I spent the better part of two decades in financial services — first as a strategy consultant, then building and running a regional business across four markets. The role that taught me most was the one I nearly didn't take: a turnaround remit at a subsidiary that was losing money, losing talent, and losing its sense of purpose. We stabilised it in eighteen months. I stayed for four more years. The experience gave me what no education could: the specific texture of making decisions under pressure, in public, with incomplete information, while carrying the weight of other people's livelihoods.
I didn't come to coaching because I wanted to give back. I came to it because I kept having the same conversation — with a colleague facing a career decision, a founder navigating their first board conflict, a leader promoted into a role that suddenly felt too big. I was good at that conversation in a way I hadn't been at many other things. There was a moment with a former colleague — six hours at a kitchen table, working through whether she should leave the firm she'd built a career in — where I realised this was the thing I should be doing professionally, not occasionally.
I'm not the right coach for someone who wants validation that they're making the right call. I'm the right coach for someone who needs to think through a hard problem with someone who has faced a version of it — and can be honest about what they found. If you want reassurance, I can give you some. But if that's primarily what you're looking for, you'd be better served by a conversation with a trusted peer. What I offer is different: genuine engagement with the substance of the problem, and the experience to know which uncomfortable things are worth saying.

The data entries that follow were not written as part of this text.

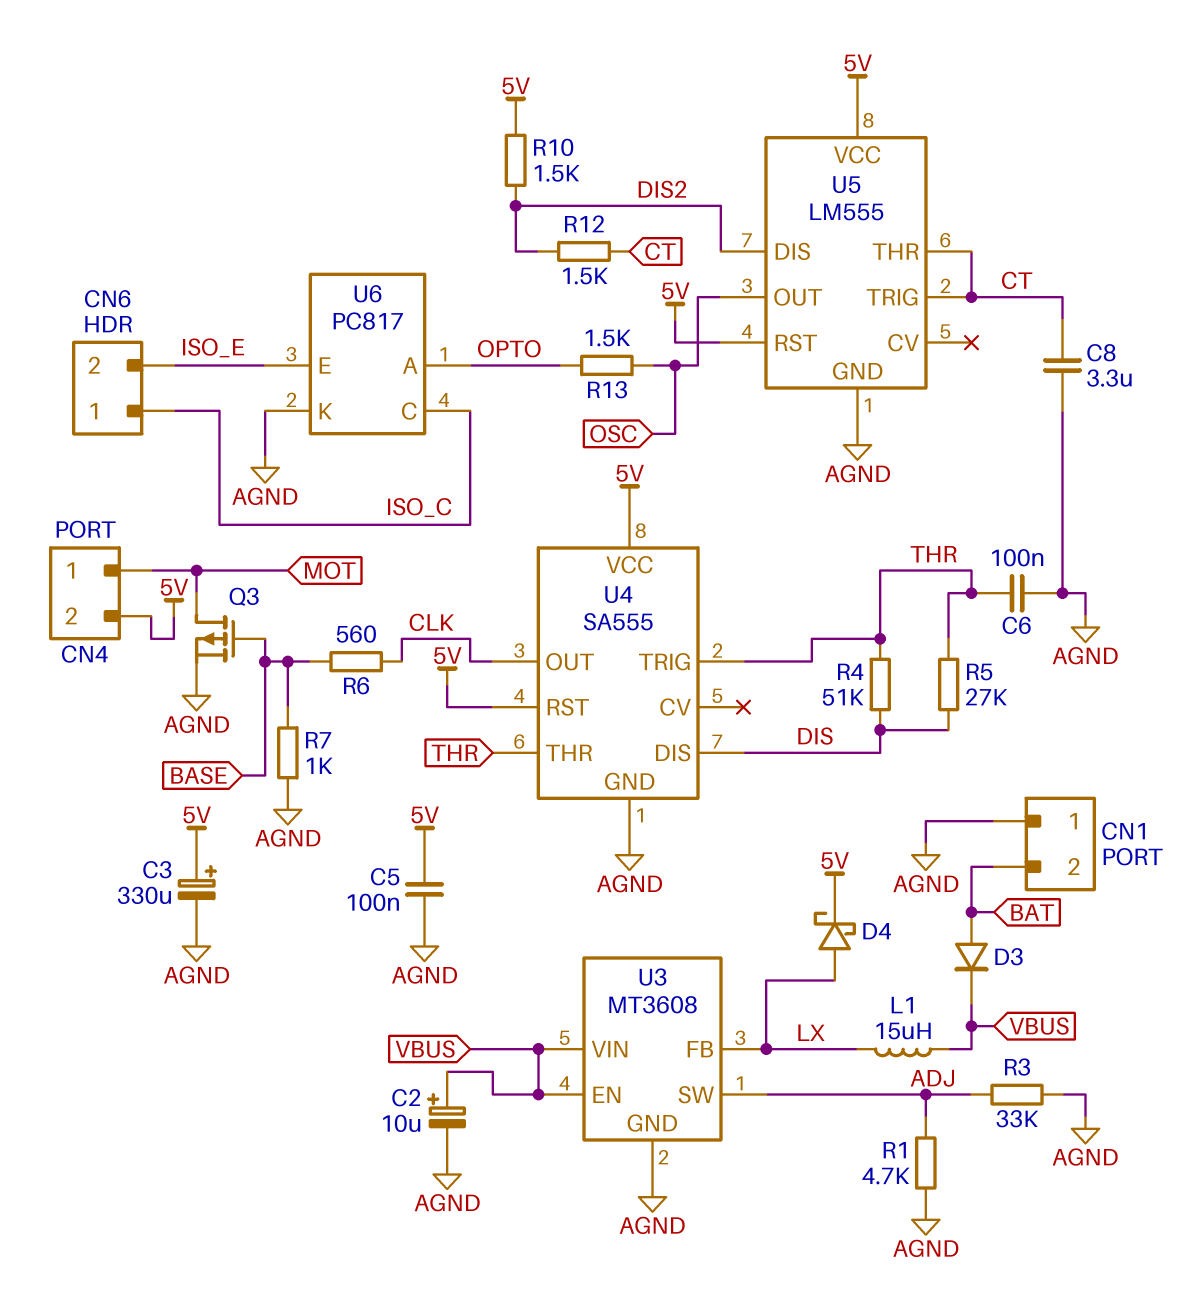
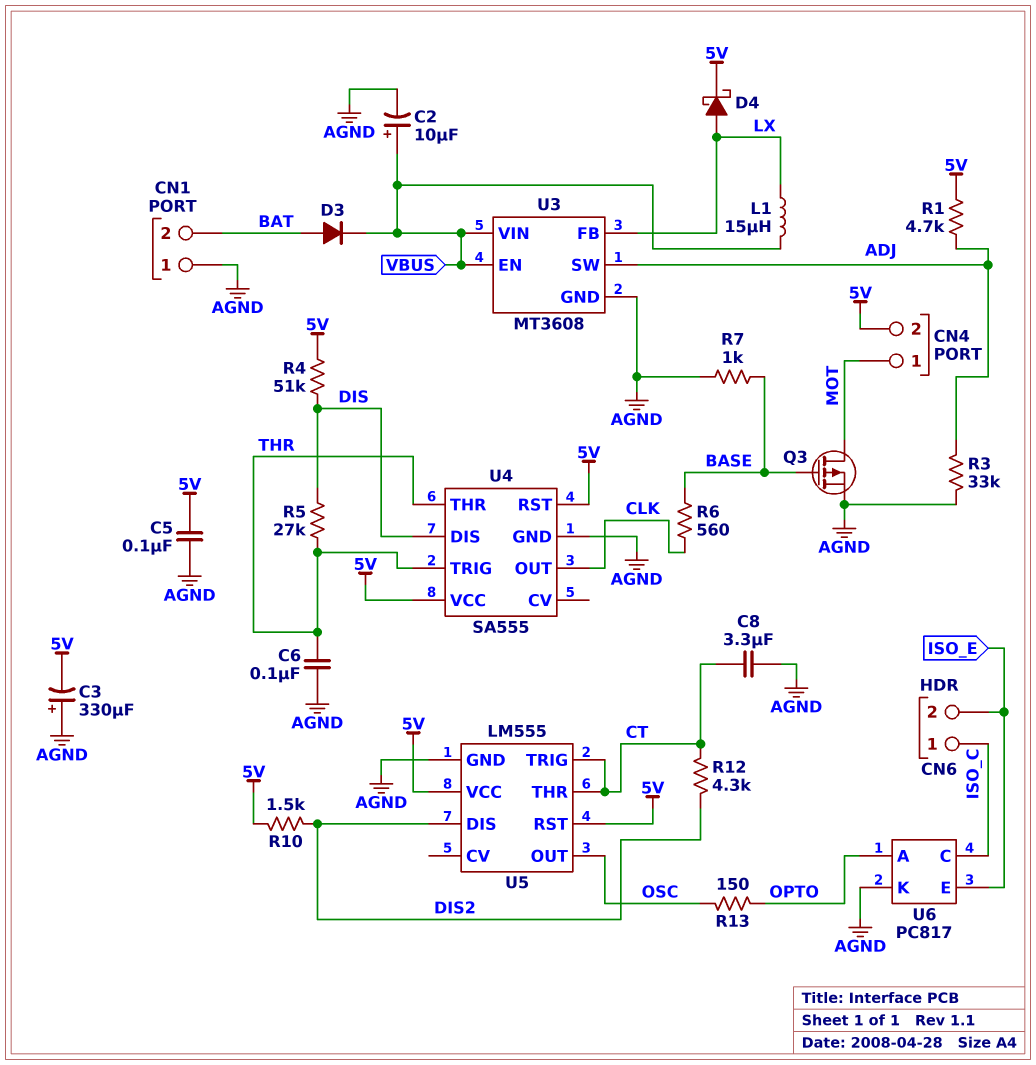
C3: 330uF (plus 5V, minus AGND) -> 330uF (plus AGND, minus 5V)
R1: 4.7k (ADJ, AGND) -> 4.7k (5V, ADJ)
R4: 51k (DIS, THR) -> 51k (5V, DIS)
R12: 1.5k (CT, DIS2) -> 4.3k (CT, DIS2)
R13: 1.5k (OPTO, OSC) -> 150 (OPTO, OSC)

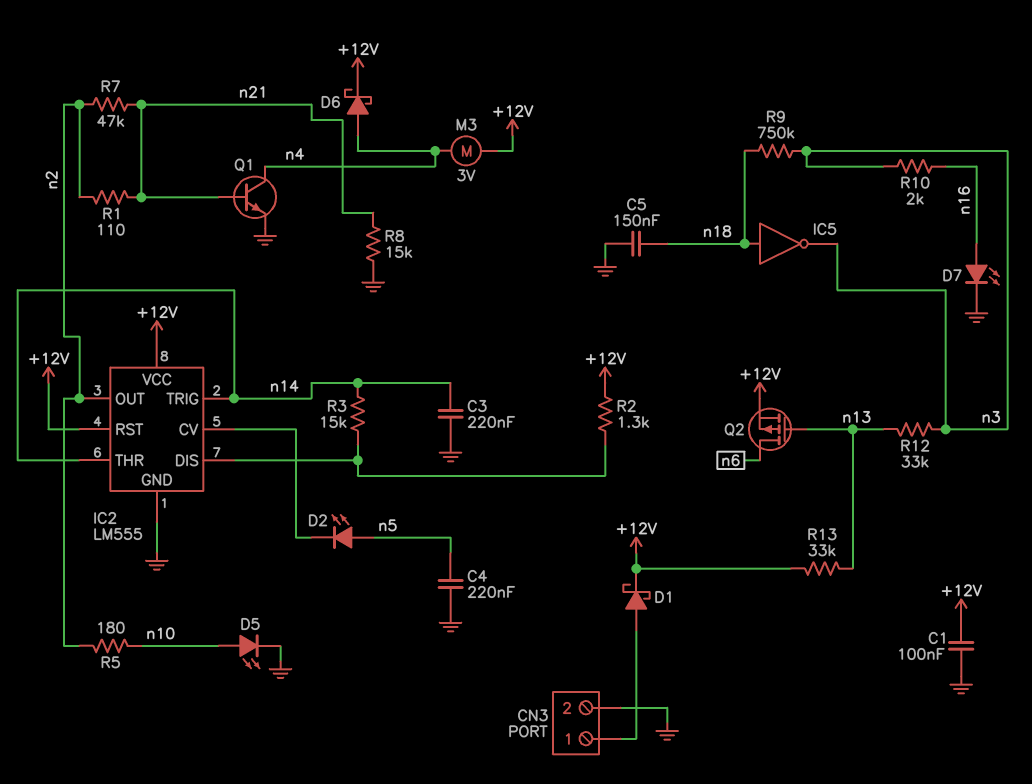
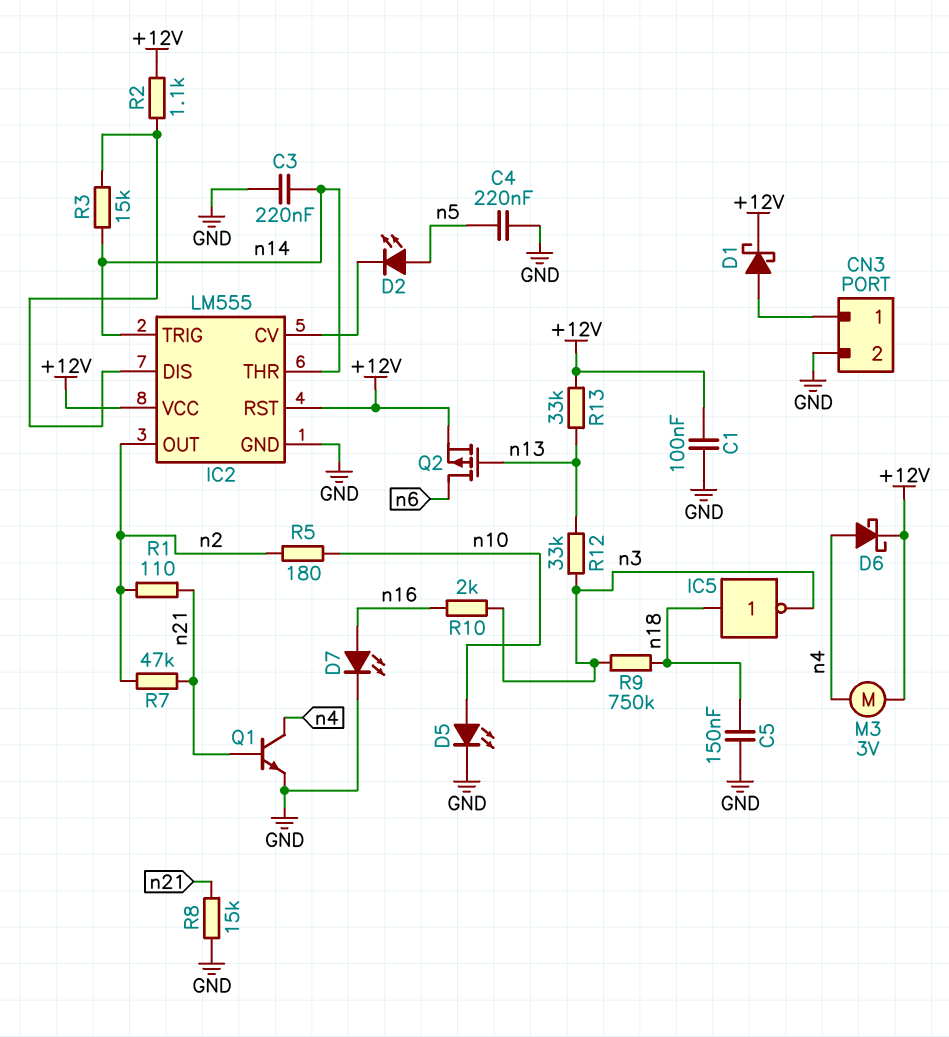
R2: 1.3k (+12V, IC2/DIS) -> 1.1k (+12V, IC2/DIS)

Sessions are direct. I ask questions that go further than most people in your professional life would permit themselves to ask. I have no stake in your decision going a particular way. I'm not your manager, not your investor, not your peer. That independence is the thing clients consistently tell me makes the engagement different. Between sessions, I'm available on WhatsApp — not as a helpline, but as a thinking partner for the moments that don't wait for a scheduled call. Those are often where the most important clarity arrives.